Thirdly, I must disagree with the plaintiff’s argument that the Legislature did not intend Virginia Code Section 8.01-581.20 to operate in this instance. Nursing home is included in the definition of "health care provider" in Virginia Code § 8.01-581.1. I must agree with the defendant that all actions founded upon treatment performed or that should have been performed by the health care provider are subject to the Medical Malpractice Act. See Gonzales v. Fairfax Hospital System, 239 Va. 307 (1990).

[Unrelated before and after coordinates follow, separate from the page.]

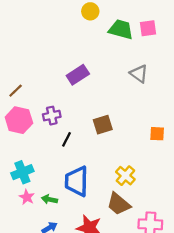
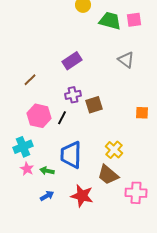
brown line: (16, 91) -> (30, 80), moved
purple cross: (52, 116) -> (73, 95), moved
pink hexagon: (19, 120) -> (39, 116), moved

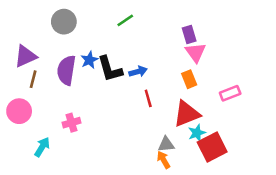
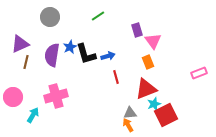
purple rectangle: (189, 34) -> (137, 30), moved
pink rectangle: (230, 93) -> (199, 73), moved
pink circle: (19, 111) -> (13, 97), moved
pink cross: (72, 123) -> (56, 96), size x1.6

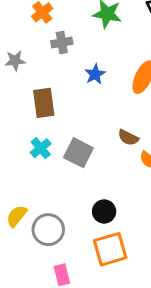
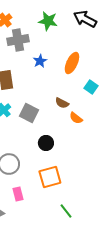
gray cross: (62, 43) -> (18, 40), size x1.5
black circle: (104, 211) -> (46, 143), moved

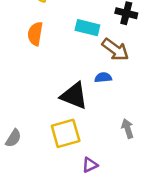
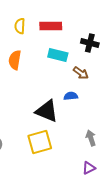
brown arrow: (115, 50) -> (81, 73), size x0.7
purple triangle: (90, 165) -> (89, 168), moved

Finally, the issue arises as to the plaintiff’s allegation that "application of the last sentence of Virginia Code § 8.01-581.20(A) in this case violates the Virginia Constitution’s Separation of Powers and Prohibition of Special Legislation establishing evidentiary rules." The *326plaintiff argues that the judicial branch should determine who is qualified as an expert witness, that it has traditionally done so, and that the Legislature has no authority to modify such evidentiary principles. The plaintiff claims that it is a violation of the Virginia Constitution for the reasons stated in her memorandum. In Etheridge v. Medical Center Hospitals, 237 Va. 87, 100-101 (1989), the Supreme Court of Virginia held that the Legislature does have the authority to modify the common law or establish the jurisdiction of the Court. The plaintiff’s argument on that point must fail. Furthermore, the plaintiff argues that § 8.01-581.20 is prohibited special legislation. I find that the Etheridge, supra, case approves such legislation. Furthermore, I find that Virginia Code § 8.01-581.20 applies to plaintiff and defendant alike, and that even though it creates a classification, it is permissible. See Robertson v. Commonwealth, 181 Va. 520, 534 (1943).
Therefore, the defendant’s motion in limine must be sustained.